William Tart, responsável no Pentágono pelos drones, descreve os seus “benefícios”. Diz, sem sorrir, que são “humanitários”, e cita o trabalho realizado para socorrer as vítimas do terremoto no Haiti. Graças a um deles, foi possível localizar o comboio de Muhamar Kadhafi e liquidá-lo. Os drones, matando terroristas, “salvam vidas”. Opinião compartilhada pela maioria dos soldados no Afeganistão, e por 62% dos cidadãos estadunidenses, segundo recente pesquisa do Instituto Pew. Ele jura que “os mísseis só são disparados quando mulheres e crianças não estão à vista”. E só perde a calma quando ouve críticas à “guerra invisível”, considerada uma guerra de covardes, que matam gente em poltronas confortáveis e ambientes refrigerados, longe da lama, do sangue — e do medo — dos verdadeiros campos de batalha. Nada disso: “Observamos os homens durante meses, brincando com seus animais. Conhecemos seus hábitos como conhecemos os de nossos vizinhos. Assistimos a seus enterros”. Brandon ecoa: “No começo da noite, as pessoas, para escapar do calor, vêm deitar nos tetos das casas e fazem amor — dois pontos infravermelhos que se fundem — sob nossas vistas.”
Assim, a guerra com os drones teria algo de pessoal, distante, mas íntima. Os envolvidos reclamam de conflitos psicológicos e de traumas. Alguns não conseguem dormir. Ou sonham em “infravermelho”. Perdem relações afetivas e se consolam com drogas. Brandon lamenta-se: “Vi morrerem homens, mulheres e crianças. Nunca imaginei que iria matar tanta gente.” Depois de seis anos, com um diagnóstico de estresse pós traumático, não renovou o contrato que o vinculava à Força Aérea. A gota d’água veio quando ouviu um colega gritar: “Então, qual destes filhos da puta a gente vai matar hoje?”
Brandon pulou fora, um parafuso enferrujado. Será substituído por outro, seduzido pelas promessas de salários, reconhecimento e, no final, bolsa para cursar uma universidade.
A matança vai continuar, deixando um rastro de ressentimento e ódio. Estimativas imprecisas falam de 2.500 a 3.500 mortos. Quantos inocentes? Quantos cachorros que andam sobre dois pés? Durante o governo Bush, houve menos de 50 bombardeios de drones. Com Obama, as ações multiplicaram-se por seis, a partir de bases nos EUA, na África e na Ásia.

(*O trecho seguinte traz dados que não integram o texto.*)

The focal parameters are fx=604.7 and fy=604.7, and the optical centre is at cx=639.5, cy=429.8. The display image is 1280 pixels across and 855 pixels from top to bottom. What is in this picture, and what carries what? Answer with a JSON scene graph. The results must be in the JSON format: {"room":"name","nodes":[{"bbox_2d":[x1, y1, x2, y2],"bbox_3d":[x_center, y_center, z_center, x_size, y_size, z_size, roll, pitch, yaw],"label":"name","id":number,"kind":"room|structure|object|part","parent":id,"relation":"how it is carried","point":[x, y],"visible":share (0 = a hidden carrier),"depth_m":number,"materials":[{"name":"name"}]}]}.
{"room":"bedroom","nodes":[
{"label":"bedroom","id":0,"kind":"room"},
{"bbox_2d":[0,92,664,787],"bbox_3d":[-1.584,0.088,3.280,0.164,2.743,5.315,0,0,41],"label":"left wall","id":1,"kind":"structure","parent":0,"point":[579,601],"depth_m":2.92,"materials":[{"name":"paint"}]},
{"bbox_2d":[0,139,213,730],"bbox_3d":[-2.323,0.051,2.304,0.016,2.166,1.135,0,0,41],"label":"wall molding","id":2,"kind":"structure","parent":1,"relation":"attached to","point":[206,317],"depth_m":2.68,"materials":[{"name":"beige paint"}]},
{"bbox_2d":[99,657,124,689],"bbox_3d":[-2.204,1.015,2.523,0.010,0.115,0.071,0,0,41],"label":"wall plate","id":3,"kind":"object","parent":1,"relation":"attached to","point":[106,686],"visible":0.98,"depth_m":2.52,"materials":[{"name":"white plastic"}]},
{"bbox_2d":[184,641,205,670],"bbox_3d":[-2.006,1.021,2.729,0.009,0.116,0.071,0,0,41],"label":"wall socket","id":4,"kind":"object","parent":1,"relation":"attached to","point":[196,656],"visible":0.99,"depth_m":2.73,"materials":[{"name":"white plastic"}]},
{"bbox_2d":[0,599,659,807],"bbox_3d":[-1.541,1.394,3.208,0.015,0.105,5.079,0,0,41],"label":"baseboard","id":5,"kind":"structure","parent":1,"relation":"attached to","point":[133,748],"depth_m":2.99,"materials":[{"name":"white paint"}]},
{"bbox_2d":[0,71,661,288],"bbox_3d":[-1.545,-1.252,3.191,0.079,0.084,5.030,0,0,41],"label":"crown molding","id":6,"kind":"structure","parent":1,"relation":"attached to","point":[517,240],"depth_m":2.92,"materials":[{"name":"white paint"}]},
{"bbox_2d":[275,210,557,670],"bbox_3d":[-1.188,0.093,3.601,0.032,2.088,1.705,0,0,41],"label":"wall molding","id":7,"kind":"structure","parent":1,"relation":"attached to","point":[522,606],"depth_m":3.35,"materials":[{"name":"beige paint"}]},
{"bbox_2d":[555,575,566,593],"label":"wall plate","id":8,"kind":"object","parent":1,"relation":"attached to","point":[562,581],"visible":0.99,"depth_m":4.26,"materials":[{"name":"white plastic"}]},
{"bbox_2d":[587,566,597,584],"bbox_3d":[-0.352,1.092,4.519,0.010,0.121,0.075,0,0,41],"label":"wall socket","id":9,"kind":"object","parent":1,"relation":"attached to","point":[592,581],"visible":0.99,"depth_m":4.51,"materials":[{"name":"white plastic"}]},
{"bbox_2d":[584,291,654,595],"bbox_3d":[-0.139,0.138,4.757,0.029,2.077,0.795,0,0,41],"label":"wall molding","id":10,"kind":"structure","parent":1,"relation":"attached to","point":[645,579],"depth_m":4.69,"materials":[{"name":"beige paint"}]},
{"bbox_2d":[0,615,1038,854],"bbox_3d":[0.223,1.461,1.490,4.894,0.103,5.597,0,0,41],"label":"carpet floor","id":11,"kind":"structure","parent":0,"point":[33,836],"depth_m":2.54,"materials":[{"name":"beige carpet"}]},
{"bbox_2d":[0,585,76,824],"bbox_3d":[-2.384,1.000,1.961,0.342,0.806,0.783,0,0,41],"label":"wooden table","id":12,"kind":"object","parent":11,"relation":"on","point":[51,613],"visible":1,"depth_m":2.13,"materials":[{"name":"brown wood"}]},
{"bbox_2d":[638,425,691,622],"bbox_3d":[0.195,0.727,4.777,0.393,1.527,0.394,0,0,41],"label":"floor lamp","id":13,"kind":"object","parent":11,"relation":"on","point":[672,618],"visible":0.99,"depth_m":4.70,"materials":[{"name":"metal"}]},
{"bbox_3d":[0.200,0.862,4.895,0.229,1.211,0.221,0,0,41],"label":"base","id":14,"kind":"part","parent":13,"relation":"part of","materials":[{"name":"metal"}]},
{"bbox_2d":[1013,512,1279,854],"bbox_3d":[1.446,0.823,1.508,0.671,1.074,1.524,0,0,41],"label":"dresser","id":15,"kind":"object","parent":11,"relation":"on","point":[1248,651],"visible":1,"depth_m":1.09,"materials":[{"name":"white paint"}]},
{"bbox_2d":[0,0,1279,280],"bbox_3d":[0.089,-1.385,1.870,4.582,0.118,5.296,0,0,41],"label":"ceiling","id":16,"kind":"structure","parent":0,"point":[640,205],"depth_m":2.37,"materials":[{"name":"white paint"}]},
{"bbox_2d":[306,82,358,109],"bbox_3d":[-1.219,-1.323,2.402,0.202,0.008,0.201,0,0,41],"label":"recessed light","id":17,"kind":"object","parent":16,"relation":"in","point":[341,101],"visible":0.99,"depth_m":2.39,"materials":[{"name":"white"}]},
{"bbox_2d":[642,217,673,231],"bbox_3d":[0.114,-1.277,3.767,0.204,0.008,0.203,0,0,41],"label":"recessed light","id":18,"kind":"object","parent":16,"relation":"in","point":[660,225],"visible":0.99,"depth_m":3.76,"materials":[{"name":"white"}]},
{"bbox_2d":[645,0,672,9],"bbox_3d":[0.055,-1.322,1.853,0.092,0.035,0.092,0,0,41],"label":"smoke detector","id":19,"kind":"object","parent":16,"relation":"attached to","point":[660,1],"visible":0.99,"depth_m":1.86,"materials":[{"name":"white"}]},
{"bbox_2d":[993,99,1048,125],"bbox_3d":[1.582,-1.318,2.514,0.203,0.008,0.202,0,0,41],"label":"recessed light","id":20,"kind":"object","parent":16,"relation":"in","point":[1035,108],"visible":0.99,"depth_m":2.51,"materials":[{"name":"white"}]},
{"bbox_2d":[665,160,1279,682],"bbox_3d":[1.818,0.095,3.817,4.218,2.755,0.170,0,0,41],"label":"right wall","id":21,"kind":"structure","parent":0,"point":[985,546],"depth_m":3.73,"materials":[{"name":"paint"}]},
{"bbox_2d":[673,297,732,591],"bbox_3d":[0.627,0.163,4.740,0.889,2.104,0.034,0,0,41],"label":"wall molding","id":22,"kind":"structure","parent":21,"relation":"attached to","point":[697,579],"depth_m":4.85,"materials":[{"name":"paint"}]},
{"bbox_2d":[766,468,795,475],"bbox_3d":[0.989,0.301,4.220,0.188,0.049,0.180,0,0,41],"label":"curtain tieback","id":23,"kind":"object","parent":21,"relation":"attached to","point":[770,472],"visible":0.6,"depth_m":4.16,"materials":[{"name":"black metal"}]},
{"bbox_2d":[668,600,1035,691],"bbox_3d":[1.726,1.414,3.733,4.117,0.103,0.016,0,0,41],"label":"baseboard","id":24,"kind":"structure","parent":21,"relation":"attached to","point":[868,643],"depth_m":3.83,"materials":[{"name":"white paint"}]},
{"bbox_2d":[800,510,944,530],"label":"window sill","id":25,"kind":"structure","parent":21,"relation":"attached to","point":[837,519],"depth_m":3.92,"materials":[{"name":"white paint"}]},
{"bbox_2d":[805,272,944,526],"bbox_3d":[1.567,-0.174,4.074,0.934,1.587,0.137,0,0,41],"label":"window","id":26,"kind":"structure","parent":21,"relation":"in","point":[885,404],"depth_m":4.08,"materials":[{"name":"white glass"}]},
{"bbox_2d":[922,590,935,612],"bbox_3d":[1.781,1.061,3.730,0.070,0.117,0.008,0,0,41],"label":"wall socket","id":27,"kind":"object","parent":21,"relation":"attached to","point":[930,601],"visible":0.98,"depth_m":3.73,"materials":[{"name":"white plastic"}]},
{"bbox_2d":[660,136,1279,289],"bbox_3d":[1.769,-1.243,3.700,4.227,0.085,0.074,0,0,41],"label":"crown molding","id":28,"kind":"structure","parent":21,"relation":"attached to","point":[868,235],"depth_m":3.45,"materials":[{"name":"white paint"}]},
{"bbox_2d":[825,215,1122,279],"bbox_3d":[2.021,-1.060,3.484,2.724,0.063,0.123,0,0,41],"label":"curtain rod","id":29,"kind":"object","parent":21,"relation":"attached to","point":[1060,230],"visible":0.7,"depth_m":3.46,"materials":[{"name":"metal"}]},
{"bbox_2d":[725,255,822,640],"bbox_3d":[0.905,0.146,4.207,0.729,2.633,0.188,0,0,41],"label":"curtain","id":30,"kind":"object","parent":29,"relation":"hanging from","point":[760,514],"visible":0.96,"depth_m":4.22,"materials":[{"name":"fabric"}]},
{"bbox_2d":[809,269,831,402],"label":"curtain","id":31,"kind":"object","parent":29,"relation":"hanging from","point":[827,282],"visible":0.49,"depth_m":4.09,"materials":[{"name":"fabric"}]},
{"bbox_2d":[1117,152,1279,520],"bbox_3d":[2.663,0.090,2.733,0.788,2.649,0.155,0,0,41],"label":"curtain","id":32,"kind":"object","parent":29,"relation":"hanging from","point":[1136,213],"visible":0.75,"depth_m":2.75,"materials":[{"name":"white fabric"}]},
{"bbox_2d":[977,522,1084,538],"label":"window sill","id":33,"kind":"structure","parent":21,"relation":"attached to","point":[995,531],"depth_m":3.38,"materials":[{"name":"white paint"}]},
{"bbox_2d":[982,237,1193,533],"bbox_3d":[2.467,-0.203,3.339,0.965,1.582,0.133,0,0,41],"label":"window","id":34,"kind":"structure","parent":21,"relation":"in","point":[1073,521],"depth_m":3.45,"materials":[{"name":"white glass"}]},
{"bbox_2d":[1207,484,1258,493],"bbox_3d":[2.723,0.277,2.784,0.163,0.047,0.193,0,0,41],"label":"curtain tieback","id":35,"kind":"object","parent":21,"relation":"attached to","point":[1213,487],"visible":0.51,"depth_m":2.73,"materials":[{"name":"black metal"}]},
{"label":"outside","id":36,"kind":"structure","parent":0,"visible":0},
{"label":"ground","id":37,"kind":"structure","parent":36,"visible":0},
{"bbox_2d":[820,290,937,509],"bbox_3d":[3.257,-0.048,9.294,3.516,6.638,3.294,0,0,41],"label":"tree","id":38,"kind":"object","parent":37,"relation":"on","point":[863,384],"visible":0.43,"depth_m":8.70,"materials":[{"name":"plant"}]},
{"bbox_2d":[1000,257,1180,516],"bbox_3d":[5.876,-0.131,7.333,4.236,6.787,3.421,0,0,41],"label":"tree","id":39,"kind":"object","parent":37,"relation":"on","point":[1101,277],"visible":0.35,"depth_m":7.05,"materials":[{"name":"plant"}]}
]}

Em 2011, contudo, dois cidadãos estadunidenses foram assassinados por drones no Iêmen, causando comoção em Washington. Todos aceitavam a morte de estrangeiros. Mas de cidadãos estadunidenses? Desencavaram uma entrevista de H. Clinton, então secretária de Estado, em que ela reconhecia que os drones estavam matando cúmplices, operadores e financiadores dos terroristas. Obama não estaria indo longe demais? E se o governo decidisse atacar com drones cidadãos estadunidenses no próprio território dos EUA? O procurador-geral admitiu a hipótese, mas só em “circunstâncias extraordinárias”. Os drones, porém, não atacariam cidadãos “não engajados em combate”. Mas os operadores, financiadores e cúmplices não estariam, indiretamente, “engajados em combate”?

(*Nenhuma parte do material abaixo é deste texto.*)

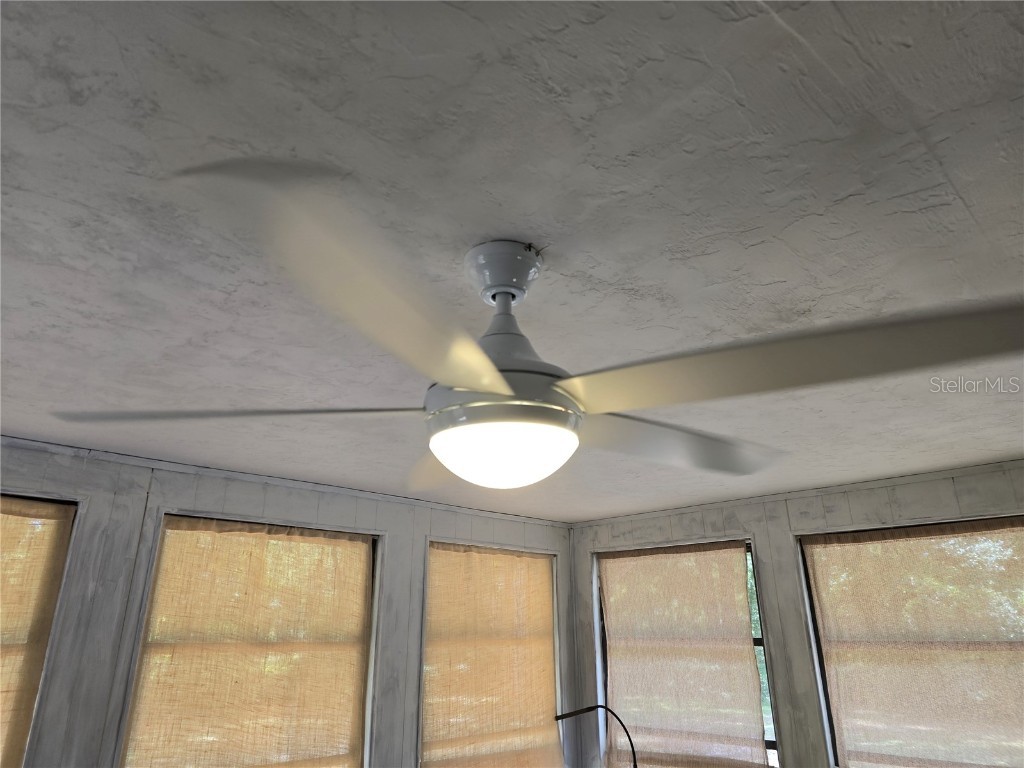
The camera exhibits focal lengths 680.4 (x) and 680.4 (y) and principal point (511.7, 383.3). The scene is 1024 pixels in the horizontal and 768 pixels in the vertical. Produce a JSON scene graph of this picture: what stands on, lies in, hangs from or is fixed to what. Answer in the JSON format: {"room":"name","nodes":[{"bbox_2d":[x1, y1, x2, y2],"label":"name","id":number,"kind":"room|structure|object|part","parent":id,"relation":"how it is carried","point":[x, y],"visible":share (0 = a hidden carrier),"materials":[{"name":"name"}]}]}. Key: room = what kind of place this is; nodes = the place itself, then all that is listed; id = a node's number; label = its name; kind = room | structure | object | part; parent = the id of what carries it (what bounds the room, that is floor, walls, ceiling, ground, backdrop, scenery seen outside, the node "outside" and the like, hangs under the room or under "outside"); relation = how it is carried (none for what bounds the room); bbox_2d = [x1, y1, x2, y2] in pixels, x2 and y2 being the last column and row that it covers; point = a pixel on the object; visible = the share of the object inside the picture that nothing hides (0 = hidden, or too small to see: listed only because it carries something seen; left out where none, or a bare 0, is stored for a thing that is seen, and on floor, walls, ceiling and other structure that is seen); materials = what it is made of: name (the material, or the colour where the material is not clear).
{"room":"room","nodes":[
{"label":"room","id":0,"kind":"room"},
{"bbox_2d":[0,436,574,767],"label":"left wall","id":1,"kind":"structure","parent":0,"point":[107,584],"materials":[{"name":"grey paint"}]},
{"bbox_2d":[0,491,81,767],"label":"window","id":2,"kind":"structure","parent":1,"relation":"in","point":[58,502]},
{"bbox_2d":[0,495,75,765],"label":"window shade","id":3,"kind":"object","parent":2,"relation":"attached to","point":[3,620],"visible":0.98,"materials":[{"name":"beige fabric"}]},
{"bbox_2d":[115,510,384,765],"label":"window","id":4,"kind":"structure","parent":1,"relation":"in","point":[162,536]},
{"bbox_2d":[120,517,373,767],"label":"window shade","id":5,"kind":"object","parent":4,"relation":"attached to","point":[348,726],"visible":0.98,"materials":[{"name":"beige fabric"}]},
{"bbox_2d":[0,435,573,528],"label":"crown molding","id":6,"kind":"structure","parent":1,"relation":"attached to","point":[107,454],"materials":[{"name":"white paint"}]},
{"bbox_2d":[418,538,564,767],"label":"window","id":7,"kind":"structure","parent":1,"relation":"in","point":[429,560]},
{"bbox_2d":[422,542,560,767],"label":"curtain","id":8,"kind":"object","parent":7,"relation":"attached to","point":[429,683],"visible":0.91,"materials":[{"name":"beige fabric"}]},
{"bbox_2d":[0,0,1023,520],"label":"ceiling","id":9,"kind":"structure","parent":0,"point":[804,33],"materials":[{"name":"white paint"}]},
{"bbox_2d":[54,164,1021,486],"label":"ceiling fan","id":10,"kind":"object","parent":9,"relation":"hanging from","point":[465,384],"visible":0.98,"materials":[{"name":"white metal"}]},
{"label":"blade","id":11,"kind":"part","parent":10,"relation":"part of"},
{"bbox_2d":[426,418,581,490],"label":"fan light","id":12,"kind":"object","parent":10,"relation":"attached to","point":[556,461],"visible":0.96,"materials":[{"name":"white glass"}]},
{"label":"blade","id":13,"kind":"part","parent":10,"relation":"part of","materials":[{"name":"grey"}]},
{"label":"blade","id":14,"kind":"part","parent":10,"relation":"part of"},
{"bbox_2d":[552,704,633,767],"label":"floor lamp","id":15,"kind":"object","parent":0,"point":[601,706],"visible":1,"materials":[{"name":"black metal"}]},
{"bbox_2d":[564,460,1023,767],"label":"right wall","id":16,"kind":"structure","parent":0,"point":[874,498],"materials":[{"name":"grey paint"}]},
{"bbox_2d":[595,539,779,767],"label":"window","id":17,"kind":"structure","parent":16,"relation":"in","point":[760,642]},
{"bbox_2d":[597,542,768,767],"label":"curtain","id":18,"kind":"object","parent":17,"relation":"attached to","point":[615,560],"visible":0.98,"materials":[{"name":"fabric"}]},
{"bbox_2d":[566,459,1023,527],"label":"crown molding","id":19,"kind":"structure","parent":16,"relation":"attached to","point":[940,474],"materials":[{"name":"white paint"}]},
{"bbox_2d":[797,513,1023,767],"label":"window","id":20,"kind":"structure","parent":16,"relation":"in","point":[1020,523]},
{"bbox_2d":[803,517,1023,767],"label":"curtain","id":21,"kind":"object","parent":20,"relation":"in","point":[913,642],"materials":[{"name":"beige fabric"}]}
]}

Medea Benjamin, ativista de direitos humanos, suscitou uma questão incômoda: e se a Rússia localizar um terrorista checheno em Nova York, Putin teria o direito de lançar um míssil para matá-lo? A pergunta, considerada despropositada, não mereceu atenção. Um dia, talvez, ela possa ser seriamente considerada. Neste dia, se ocorrer, eventuais críticas do governo dos EUA não merecerão credibilidade.
O que restará então?
A Brandon Bryant, recolhido à Montana natal e a crises de consciência, ver os prados verdejantes e as montanhas.
Aos que já morreram, o pó em que se transformaram.
Ao presidente Obama, o Prêmio Nobel. Da Paz.